You must try to come! Our daughter may be dying.

But Alva had not died. Another time Alva recovered.

So quickly that one day she checked out of the hospital and eluded her mother. It was a bleakly comic scene Lydia would long recall: her astonishment at Alva’s vacated bed, her naive query
put to one of the floor nurses: “But didn’t my daughter leave any word for me?”

No word. Only the hospital bill.

A considerable bill, for eight full days.

That had been the last time Lydia had seen her daughter, or spoken with her. Terrible to realize, when the detective from Upper Darby called her, that it had been more than seven years.

Seven years. A child’s lifetime.

Genes are the cards we’re all dealt. What we do with the cards is our lives.

Hans Ulrich was denounced in some circles as cold, unfeeling, a statistician and not a medical man. In other circles, politically conservative, he was honored as a seer.

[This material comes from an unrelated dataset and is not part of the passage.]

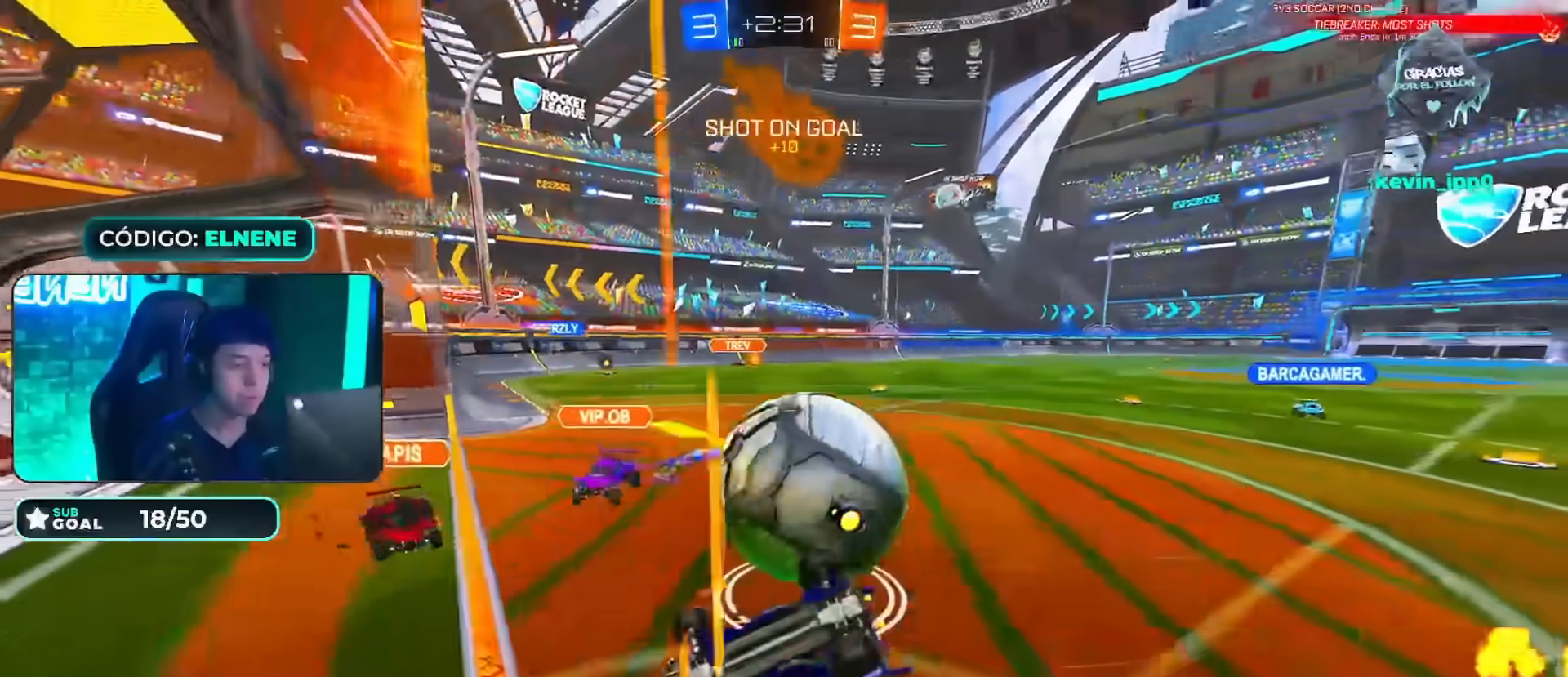
{"buttons": ["R2"], "left_stick": "right", "right_stick": "center", "events": [[100, "left_stick", "right"]]}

In fact it had been more than seven years that Lydia had been sending checks to Alva in care of post office boxes in the Midwest. After dropping out of college for the third and final time, Alva
had drifted westward, to Ohio, Indiana, Iowa. To Michigan, Minnesota. To Missouri, to Illinois. Impossible to determine if Alva traveled alone or with others; if she’d acquired, in her
itinerant life, some sort of family; if she’d even married, and if so if she’d remained with her husband or drifted away from him as she’d drifted away from her parents. Lydia
sent checks, and Alva cashed them. At the outset, Lydia and Hans were still living together in Georgetown, where both had academic appointments; Hans disapproved, but never interfered so long as
the money Lydia sent was clearly her own, from her salary. With the checks Lydia never failed to enclose a handwritten letter or card. She would wish one day that she’d kept a record of
these, as a kind of journal or diary of her own life, the crucial facts of her life offered to her daughter in a relentlessly upbeat tone, for words are the easiest of deceits, so long as they
aren’t spoken aloud. To write a thing is to make it true, Lydia thought.

Alva rarely replied to Lydia’s letters, except from time to time to notify her of another change of address, on the printed form provided by the post office. But Alva never failed to cash
the checks.

“She reads my letters, at least. That’s how we keep in touch.” This had to be so. Lydia would explain to the prying detectives.

“Not an interrogation, Mrs. Ulrich. An interview.”

Mrs. Ulrich. The wife, the mother. She was their subject.

Lydia’s nervous offer of coffee? tea? soda? was politely declined. A woman whose home is entered, a woman who can’t provide some gesture of hospitality, is a woman disoriented,
disadvantaged, like one suffering from that infection of the inner ear that determines our ability to keep our balance.

Lydia’s offer of a smile was politely declined.